## What is required
Reproduce, character for character, every line from the beginning of the items up to and including the line containing "importante es tratar".

## Data records
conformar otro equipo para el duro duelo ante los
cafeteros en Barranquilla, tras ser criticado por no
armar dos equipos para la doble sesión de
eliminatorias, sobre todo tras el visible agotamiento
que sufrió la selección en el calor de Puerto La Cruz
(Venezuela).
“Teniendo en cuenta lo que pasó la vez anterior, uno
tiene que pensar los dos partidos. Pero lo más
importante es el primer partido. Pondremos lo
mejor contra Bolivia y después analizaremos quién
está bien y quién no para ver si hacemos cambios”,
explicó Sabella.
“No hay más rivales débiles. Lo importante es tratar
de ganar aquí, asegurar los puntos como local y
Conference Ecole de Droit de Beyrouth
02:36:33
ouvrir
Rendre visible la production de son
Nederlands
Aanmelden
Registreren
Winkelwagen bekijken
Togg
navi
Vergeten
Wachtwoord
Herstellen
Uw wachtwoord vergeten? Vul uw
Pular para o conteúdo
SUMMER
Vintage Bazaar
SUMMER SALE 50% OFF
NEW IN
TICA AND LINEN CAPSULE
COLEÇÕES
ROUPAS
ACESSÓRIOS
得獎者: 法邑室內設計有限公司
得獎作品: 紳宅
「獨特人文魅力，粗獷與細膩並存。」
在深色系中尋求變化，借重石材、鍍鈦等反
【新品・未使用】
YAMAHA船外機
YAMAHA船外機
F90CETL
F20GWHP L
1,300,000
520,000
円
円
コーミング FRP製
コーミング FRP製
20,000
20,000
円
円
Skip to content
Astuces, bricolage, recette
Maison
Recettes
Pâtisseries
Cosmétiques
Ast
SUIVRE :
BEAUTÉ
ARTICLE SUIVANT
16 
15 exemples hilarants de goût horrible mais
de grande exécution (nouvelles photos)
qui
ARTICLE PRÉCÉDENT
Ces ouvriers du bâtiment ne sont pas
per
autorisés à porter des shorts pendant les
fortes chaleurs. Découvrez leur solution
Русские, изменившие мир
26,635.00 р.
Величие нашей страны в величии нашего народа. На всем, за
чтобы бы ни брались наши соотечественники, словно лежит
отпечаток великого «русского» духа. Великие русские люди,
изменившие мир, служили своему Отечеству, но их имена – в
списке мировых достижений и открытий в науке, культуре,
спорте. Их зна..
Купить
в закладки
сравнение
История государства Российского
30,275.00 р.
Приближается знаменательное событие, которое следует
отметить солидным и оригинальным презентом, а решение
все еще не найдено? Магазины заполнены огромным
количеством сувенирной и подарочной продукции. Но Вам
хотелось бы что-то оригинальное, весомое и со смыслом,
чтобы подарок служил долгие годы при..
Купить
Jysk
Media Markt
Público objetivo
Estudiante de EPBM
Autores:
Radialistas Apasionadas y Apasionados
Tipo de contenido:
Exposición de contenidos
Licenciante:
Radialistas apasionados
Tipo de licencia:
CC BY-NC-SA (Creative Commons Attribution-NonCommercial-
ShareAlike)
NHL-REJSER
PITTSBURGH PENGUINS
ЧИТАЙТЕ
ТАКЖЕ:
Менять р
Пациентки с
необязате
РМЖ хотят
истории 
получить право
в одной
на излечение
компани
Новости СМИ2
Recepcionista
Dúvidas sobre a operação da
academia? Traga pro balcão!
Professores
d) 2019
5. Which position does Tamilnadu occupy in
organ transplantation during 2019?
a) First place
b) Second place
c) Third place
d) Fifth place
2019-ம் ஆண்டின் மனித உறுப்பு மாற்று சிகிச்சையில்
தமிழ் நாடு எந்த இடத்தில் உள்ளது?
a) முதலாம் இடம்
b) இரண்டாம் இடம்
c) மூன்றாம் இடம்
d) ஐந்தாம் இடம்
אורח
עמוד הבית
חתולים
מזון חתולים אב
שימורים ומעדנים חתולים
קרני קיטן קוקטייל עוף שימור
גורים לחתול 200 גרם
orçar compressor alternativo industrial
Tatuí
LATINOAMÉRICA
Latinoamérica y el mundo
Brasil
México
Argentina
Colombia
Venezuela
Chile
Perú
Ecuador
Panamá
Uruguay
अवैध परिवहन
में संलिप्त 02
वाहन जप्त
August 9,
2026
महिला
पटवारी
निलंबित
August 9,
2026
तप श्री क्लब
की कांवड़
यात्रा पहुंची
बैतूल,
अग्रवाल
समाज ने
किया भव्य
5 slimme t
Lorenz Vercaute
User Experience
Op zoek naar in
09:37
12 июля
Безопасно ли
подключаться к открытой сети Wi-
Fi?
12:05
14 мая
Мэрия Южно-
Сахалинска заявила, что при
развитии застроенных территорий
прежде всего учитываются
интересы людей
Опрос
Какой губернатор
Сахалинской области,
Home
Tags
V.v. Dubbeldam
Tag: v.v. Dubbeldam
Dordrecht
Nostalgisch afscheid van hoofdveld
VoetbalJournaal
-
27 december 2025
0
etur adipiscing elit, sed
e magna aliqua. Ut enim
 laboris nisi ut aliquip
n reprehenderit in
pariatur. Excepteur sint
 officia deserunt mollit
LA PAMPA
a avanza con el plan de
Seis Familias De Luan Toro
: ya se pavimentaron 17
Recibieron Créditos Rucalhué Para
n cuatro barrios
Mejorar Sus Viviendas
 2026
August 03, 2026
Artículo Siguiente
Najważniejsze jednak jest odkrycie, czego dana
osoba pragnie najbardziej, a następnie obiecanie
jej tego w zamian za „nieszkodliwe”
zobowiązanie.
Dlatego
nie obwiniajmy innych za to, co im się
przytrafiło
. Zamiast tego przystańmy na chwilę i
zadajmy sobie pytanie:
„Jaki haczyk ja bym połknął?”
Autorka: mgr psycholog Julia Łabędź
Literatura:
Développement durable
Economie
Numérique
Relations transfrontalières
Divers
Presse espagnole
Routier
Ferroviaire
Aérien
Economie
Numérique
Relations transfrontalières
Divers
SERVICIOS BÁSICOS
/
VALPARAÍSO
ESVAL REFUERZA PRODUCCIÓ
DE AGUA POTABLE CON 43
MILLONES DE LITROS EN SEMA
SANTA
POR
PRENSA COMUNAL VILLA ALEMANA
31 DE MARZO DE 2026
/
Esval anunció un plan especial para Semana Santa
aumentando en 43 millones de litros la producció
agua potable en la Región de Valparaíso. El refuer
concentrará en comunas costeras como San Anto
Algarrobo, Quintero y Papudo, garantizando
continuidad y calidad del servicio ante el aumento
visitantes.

## Response for this exercise
conformar otro equipo para el duro duelo ante los
cafeteros en Barranquilla, tras ser criticado por no
armar dos equipos para la doble sesión de
eliminatorias, sobre todo tras el visible agotamiento
que sufrió la selección en el calor de Puerto La Cruz
(Venezuela).
“Teniendo en cuenta lo que pasó la vez anterior, uno
tiene que pensar los dos partidos. Pero lo más
importante es el primer partido. Pondremos lo
mejor contra Bolivia y después analizaremos quién
está bien y quién no para ver si hacemos cambios”,
explicó Sabella.
“No hay más rivales débiles. Lo importante es tratar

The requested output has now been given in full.